Time Limit: 4000/2000 MS (Java/Others) Memory Limit: 65536/32768 K (Java/Others)
题目链接http://acm.hdu.edu.cn/showproblem.php?pid=1016
Problem Description
A ring is compose of n circles as shown in diagram. Put natural number 1, 2, …, n into each circle separately, and the sum of numbers in two adjacent circles should be a prime.

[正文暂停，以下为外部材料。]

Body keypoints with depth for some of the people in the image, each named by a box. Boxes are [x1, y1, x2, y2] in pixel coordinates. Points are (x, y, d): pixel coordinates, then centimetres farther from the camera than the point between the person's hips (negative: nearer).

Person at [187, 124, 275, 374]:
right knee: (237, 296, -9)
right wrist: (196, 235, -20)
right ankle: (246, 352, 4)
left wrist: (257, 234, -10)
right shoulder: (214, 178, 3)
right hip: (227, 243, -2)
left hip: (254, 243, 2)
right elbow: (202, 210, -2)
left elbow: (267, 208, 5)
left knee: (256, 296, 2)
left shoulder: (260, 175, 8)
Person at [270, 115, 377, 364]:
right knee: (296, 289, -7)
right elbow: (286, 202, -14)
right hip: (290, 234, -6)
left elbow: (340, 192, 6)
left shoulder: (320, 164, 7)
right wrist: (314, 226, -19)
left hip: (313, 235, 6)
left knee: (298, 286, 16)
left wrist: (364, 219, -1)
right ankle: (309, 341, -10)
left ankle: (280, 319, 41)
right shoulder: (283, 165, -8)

Note: the number of first circle should always be 1.
Input
n (0 < n < 20).
Output
The output format is shown as sample below. Each row represents a series of circle numbers in the ring beginning from 1 clockwisely and anticlockwisely. The order of numbers must satisfy the above requirements. Print solutions in lexicographical order.
You are to write a program that completes above process.

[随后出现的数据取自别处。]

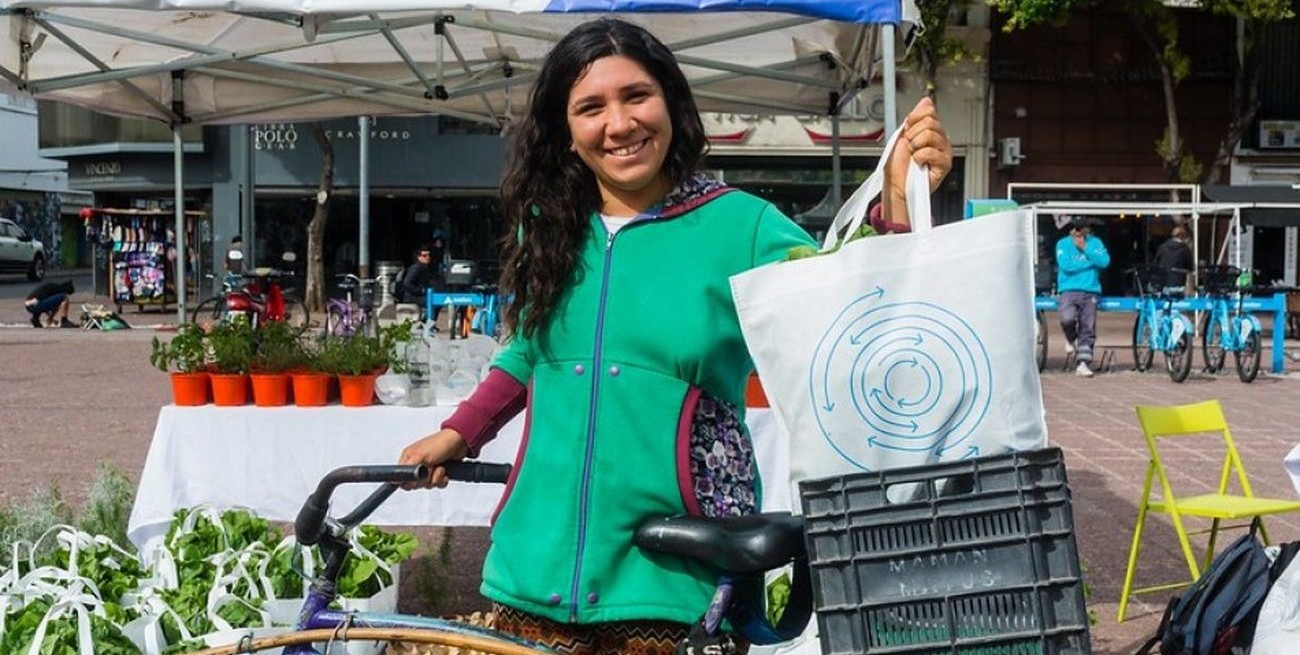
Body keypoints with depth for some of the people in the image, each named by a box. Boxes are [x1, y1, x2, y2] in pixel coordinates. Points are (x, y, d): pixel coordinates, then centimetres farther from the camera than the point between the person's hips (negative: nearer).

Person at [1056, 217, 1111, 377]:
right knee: (1067, 318, -27)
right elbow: (1065, 265, -12)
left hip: (1090, 292, 2)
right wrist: (1090, 263, -5)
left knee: (1088, 329, -3)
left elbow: (1105, 261, -6)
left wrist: (1085, 248, -10)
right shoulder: (1063, 244, 4)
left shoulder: (1095, 243, 10)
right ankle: (1071, 339, 7)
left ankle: (1083, 363, 2)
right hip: (1069, 290, -2)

Print a blank line after each case.
Sample Input
6
8
Sample Output
Case 1:
1 4 3 2 5 6
1 6 5 2 3 4
Case 2:
1 2 3 8 5 6 7 4
1 2 5 8 3 4 7 6
1 4 7 6 5 8 3 2
1 6 7 4 3 8 5 2
题目大意是:对于1到n的数求它的所有排列使得每个数与之相邻的数之和为素数(质数)
我们可以先将题目范围的数据判断一下i是否为素数,这里的数据比较小,所以用不着素数筛。然后在dfs排列的时候简单判断一下该数与旁边的相加是否为素数。

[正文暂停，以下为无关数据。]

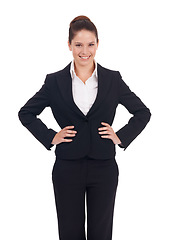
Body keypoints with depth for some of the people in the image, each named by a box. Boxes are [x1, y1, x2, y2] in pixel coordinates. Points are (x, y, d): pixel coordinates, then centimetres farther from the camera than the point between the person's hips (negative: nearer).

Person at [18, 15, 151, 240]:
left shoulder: (113, 79, 2)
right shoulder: (55, 81, 0)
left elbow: (143, 112, 10)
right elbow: (26, 113, 9)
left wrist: (122, 137, -1)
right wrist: (50, 137, -1)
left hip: (104, 168, 1)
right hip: (67, 169, 0)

if (!v[i] && prim[i+a[k-1]])
因为我们是一个一个的将数放入,所以只需判断与左边的是否满足条件就行了,不需要进行两边判断。具体代码如下
#include <cstdio>
#include <cmath>
#include <cstring>
void dfs(int k);
void print();
int prim[40]= {0};
int n,v[50]= {0},a[20],t=0;
int main() {
for (int i=2; i<=45; i++) {
int j;
for (j=2; j<=sqrt(i); j++)
if (i%j==0) break;
if (j>sqrt(i)) prim[i]=1;
}
while (scanf ("%d",&n)!=EOF) {
t++;
a[1]=1;
v[1]=1;
printf ("Case %d:\n",t);
dfs(2);
printf ("\n");
memset(a,0,sizeof(a));
memset(v,0,sizeof(v));
}
return 0;
}
void dfs(int k) {
if (k==n+1 && prim[a[n]+a[1]]) print();
else {
for (int i=2; i<=n; i++) {
if (!v[i] && prim[i+a[k-1]]) {
a[k]=i;
v[i]=1;
dfs(k+1);
v[i]=0;
a[k]=0;
}
}
}
}
void print() {
for (int i=1; i<n; i++)
printf ("%d ",a[i]);
printf ("%d\n",a[n]);
}